__Exercise aim__. Transcribe the stretch of lines from the line containing "volume_traded: median 500, box" through the line containing "price_close: box collapsed", with both of those lines included.

__Available data__.
##########
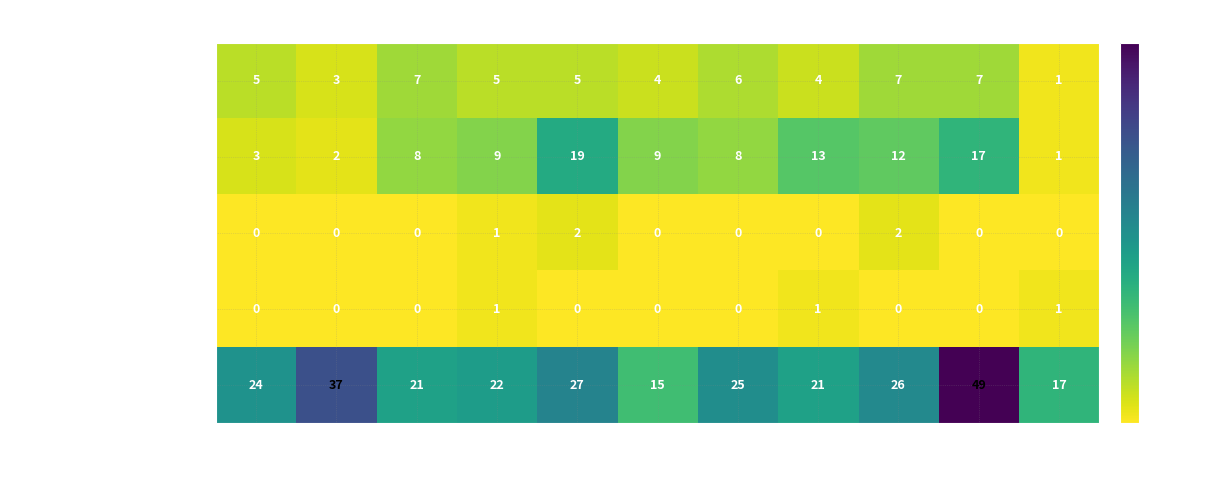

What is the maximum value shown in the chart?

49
##########
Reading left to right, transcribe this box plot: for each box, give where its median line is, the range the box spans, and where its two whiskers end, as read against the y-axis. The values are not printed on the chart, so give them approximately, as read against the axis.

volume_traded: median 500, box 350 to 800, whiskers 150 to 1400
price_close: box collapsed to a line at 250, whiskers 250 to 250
##########
__Solution to this task__.
volume_traded: median 500, box 350 to 800, whiskers 150 to 1400
price_close: box collapsed to a line at 250, whiskers 250 to 250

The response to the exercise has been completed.